(Document passage)
Less Loyalty in New American Workplace

Author Interview

It's a new world for the American worker, and not necessarily a brave one.

Where monolithic giants once offered lifetime employment for loyal workers, downsizing has become an acceptable, often desirable, element to strategic planning.

And job-hopping has emerged not only as a way for the American worker to respond, but to prosper and build an attractive rsum.

So says Barbara Rudolph, author of a new book that recounts the stories of six former AT&T employees forced to make the transition to a world of new workplace economics.

The vignettes in "Disconnected" (Free Press, $25) tell of people laid off during mid-1990s downsizing and their lives since then.

"The depth of the emotional experience for these people was surprising," says Ms. Rudolph. "When it happens to you, the range of response that people have is interesting,"

"It was an emotional experience for me, as well," she says.

Community vs. competitiveness

From the end of the Great Depression until recently, says Rudolph, large companies tried to offer lifetime job security.

"The old world of work was identified by words like loyalty and community - especially at AT&T," she says. "You can't underestimate the sense of family people had."

But this paternalism dulled the competitive edge of many big US companies, and they were eventually forced to adopt a less familial workplace.
(End Document passage)
(Data to examine)
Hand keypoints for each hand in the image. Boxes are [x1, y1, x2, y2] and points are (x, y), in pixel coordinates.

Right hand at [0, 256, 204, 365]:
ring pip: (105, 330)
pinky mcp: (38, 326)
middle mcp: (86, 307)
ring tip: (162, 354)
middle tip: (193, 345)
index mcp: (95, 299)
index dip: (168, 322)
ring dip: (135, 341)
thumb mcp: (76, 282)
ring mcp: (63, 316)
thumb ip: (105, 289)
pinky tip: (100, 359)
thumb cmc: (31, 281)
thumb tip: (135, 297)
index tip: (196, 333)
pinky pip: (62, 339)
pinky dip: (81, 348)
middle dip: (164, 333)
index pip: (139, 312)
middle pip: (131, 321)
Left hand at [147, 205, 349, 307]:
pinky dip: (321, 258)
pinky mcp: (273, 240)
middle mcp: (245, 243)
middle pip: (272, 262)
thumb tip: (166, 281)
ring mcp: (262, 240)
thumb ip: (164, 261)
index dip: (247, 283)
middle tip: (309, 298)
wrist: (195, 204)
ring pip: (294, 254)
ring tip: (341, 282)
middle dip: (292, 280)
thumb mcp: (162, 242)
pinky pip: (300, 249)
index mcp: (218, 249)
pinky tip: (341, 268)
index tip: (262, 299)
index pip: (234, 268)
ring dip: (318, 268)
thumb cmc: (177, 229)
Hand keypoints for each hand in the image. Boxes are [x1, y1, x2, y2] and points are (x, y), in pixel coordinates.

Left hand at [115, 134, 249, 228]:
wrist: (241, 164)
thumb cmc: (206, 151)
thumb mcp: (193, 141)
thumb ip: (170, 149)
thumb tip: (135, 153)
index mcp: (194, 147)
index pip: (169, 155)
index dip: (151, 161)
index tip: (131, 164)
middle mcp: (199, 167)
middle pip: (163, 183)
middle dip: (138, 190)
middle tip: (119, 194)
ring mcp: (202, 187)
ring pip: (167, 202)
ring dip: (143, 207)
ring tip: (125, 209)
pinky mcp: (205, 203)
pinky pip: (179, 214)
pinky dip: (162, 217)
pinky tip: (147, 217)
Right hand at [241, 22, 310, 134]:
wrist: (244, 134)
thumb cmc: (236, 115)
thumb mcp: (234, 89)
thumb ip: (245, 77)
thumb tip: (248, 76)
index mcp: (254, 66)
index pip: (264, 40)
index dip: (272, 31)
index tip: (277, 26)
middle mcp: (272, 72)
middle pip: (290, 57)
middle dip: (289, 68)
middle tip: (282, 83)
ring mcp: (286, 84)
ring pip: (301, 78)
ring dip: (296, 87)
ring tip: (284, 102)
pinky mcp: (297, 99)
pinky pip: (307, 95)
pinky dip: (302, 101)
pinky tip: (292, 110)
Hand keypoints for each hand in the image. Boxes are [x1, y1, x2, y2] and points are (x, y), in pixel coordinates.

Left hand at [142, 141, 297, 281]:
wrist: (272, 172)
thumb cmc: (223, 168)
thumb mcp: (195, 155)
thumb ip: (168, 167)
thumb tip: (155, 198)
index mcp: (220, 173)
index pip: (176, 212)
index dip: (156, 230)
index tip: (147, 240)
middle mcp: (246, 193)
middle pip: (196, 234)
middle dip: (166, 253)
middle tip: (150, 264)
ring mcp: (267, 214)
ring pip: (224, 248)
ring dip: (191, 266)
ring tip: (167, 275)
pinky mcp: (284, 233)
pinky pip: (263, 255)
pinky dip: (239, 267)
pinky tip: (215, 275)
(End Data to examine)
Go on with the article on the decline of loyalty in the American workplace, starting after its last sentence. The data entries are separate material and are not part of the article on workplace loyalty.

As a result, the labor market has changed, says Rudolph.

"Restlessness is an asset. Emotional detachment serves you well. And some will deal with that better than others."

So how do individual employees react to this new environment in which, as Rudolph puts it, "people are always looking ahead for the next job, next product, and next employer."

The responses were mixed.

Kyle Stevens, for example, was a onetime rising star whose career had stalled in the AT&T corporate ladder before he was laid off. (The name is a pseudonym.)

Now in his 40s, Mr. Stevens quickly overcame the disappointment of being fired and found a new job.

He began working for a consulting company, as part of a division that used to be part of AT&T and whose biggest client is AT&T. So Stevens's knowledge of the company was a big asset - it made him a leader of the consulting team, and he now makes more money than he did at AT&T.

The flexibility he brought to the new job is key, says Rudolph.

It was important for him to let go of his relationship with his former employer quickly.

Tom Chase's challenge

Others are not so successful. The story Rudolph found most poignant comes from Tom Chase, a Harvard University graduate and Vietnam veteran who floundered around in life before going to AT&T.

Mr. Chase proved to be highly skilled as a corporate strategist, and gained a reputation at the company as a creative thinker.

When told that his small division would be eliminated in June of 1994, he became frustrated and dispirited and turned to alcohol.

He didn't work particularly hard at finding a new job within AT&T. Sending out hundreds of rsums outside of the company netted no job offers.

His drinking became severe enough that his family and friends persuaded him to enter a clinic.

He kicked the alcoholism, but his marriage ended. He has experimented with consulting to small business, but has not pursued it enough to earn a steady wage.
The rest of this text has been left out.